A promotora-chefe da Promotoria da Infância e Juventude, Selma Sauerbronn presenciou dois terço de vigência do Estatuto da Criança e do Adolescente (ECA), que completa 15 anos na próxima quarta-feira. Ela não comemora. ¿Não adianta falar que a prostituição é um absurdo, que criança trabalhar é terrível, mas não fazer nada. Cuidar da nossa infância exige dinheiro. É preciso priorizar medidas em prol de crianças e adolescentes no orçamento público¿. Nesta entrevista ao JB, a promotora faz um balanço da questão da infância e da juventude no DF. Fala do que mudou desde a criação do ECA, aponta os principais problemas e de iniciativas que deram certo no cuidado de crianças e adolescentes.

- O que mudou nesses 15 anos de ECA?

- Ao longo desse período a sociedade passou a ter mais consciência em relação às questões da infância e da juventude, questões como a prostituição infantil, os maus tratos, trabalho infantil.
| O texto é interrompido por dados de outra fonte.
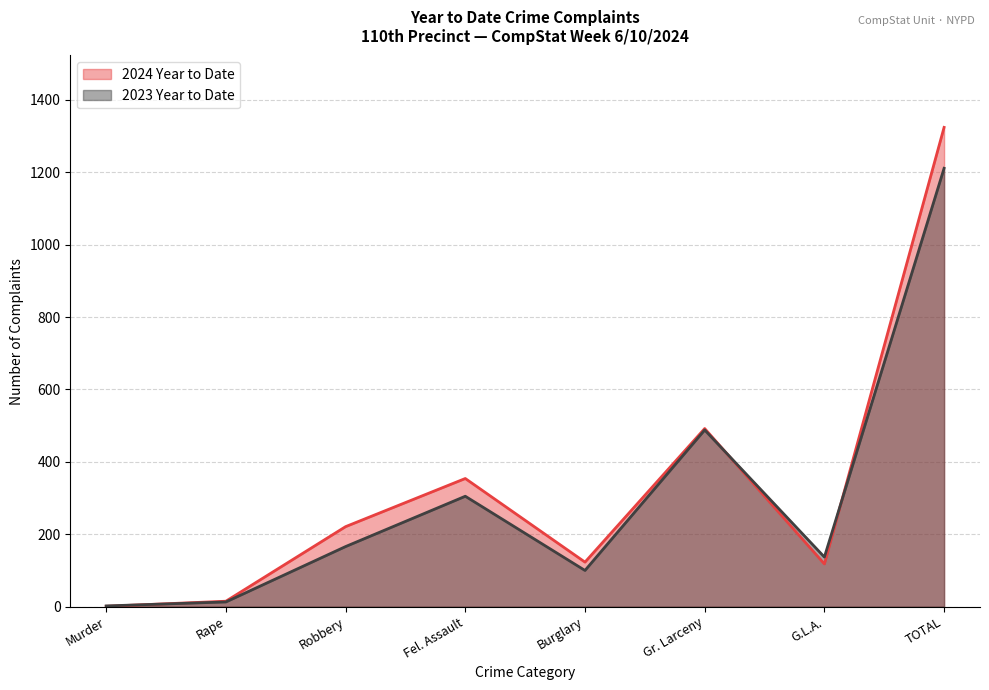

How many values in the 2024 Year to Date series are below 221?

4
Hoje, há o reconhecimento de que se não houver o investimento na educação de nossas crianças. Houve esse avanço mas em termos de efetivação da lei caminhamos muito pouco. Estamos ainda no campo do projeto, discutindo sobre o ECA, mas falta priorizar criança e adolescente no orçamento público. Não adianta a sociedade se sensibilizar, dizer que é um absurdo o turismo sexual, o trabalho infantil, se não houver a priorização dessa questão dentro do orçamento. Para trabalhar qualquer projeto na área da infância é necessário dinheiro. E não se percebe nem aqui no Distrito Federal nem tampouco no governo federal uma prioridade absoluta dessa questão. A fase de se discutir estatuto já passou, é mais do que hora de se colocar a lei em prática, na sua plenitude.
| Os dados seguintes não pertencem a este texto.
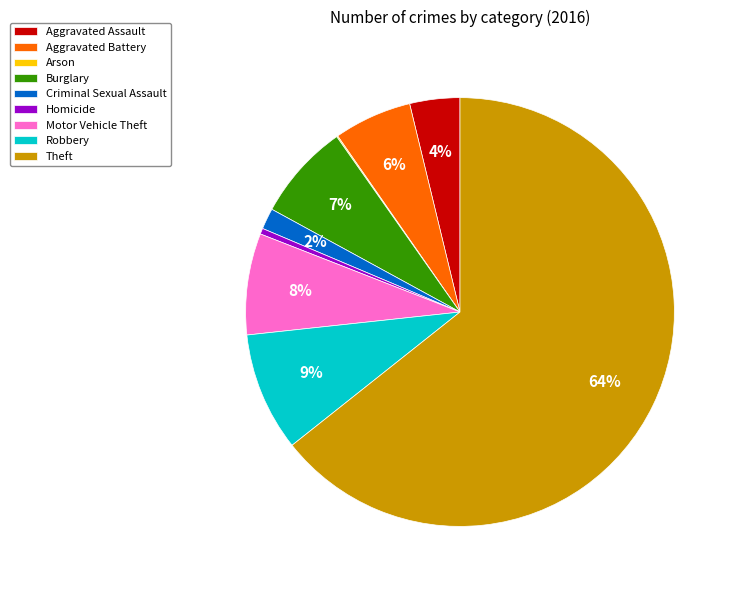

To the nearest percent, what is the difference between the Burglary and Aggravated Battery slice percentages?

1%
- Quais são os pontos mais críticos em relação ao cumprimento do ECA no DF?

- A rede de atendimento do DF em relação à infância precisa ser aprimorada. Talvez um dos problemas mais sérios que nós temos aqui seja a falta de conversa entre os dirigentes das secretarias. O estatuto apontou para a gente um atendimento multidiciplinar, que engloba educação, saúde, profissionalização, lazer, independente da situação dele. Esteja o adolescente em situação de risco ou não. No caso do adolescente em conflito com a lei, por exemplo, toda a responsabilidade está sendo entregue à Secretaria de Ação Social, e isso não é problema só dessa secretaria. É necessário que as outras políticas também assumam essa responsabilidade. A questão da primeira infância, por exemplo, é extremamente crítica no DF. O investimento é pequeno. Uma mãe hoje que precisa trabalhar e tem filhos pequenos deixa essas crianças jogadas porque não existe atendimento para elas. Outro ponto negativo é a escolarização, principalmente no ensino fundamental. Para se ter uma idéia da precariedade, existe uma escola em São Sebastião funcionando em um galpão. Quando nos deparamos com adolescentes em conflito com a lei, geralmente eles estão em situação de evasão escolar há muito tempo até por ter tido um modelo de escola que não foi atrativo.

- Existe algum projeto que se destaca no DF rumo ao cumprimento do ECA?

- Um grande avanço no DF é a unidade Cesame (Centro Sócio Amigoriano), de internação provisória, na qual se pratica a pedagogia da presença. As instalações não são adequadas, mas a pedagogia trabalhada busca atender o adolescente em todas as vertentes previstas pelo estatuto, na saúde, religião, escola, lazer. É um modelo a ser seguido pelos novos centros de internação que serão criados, até porque a proposta é trabalhar com grupos menores de adolescentes, como prevê o estatuto.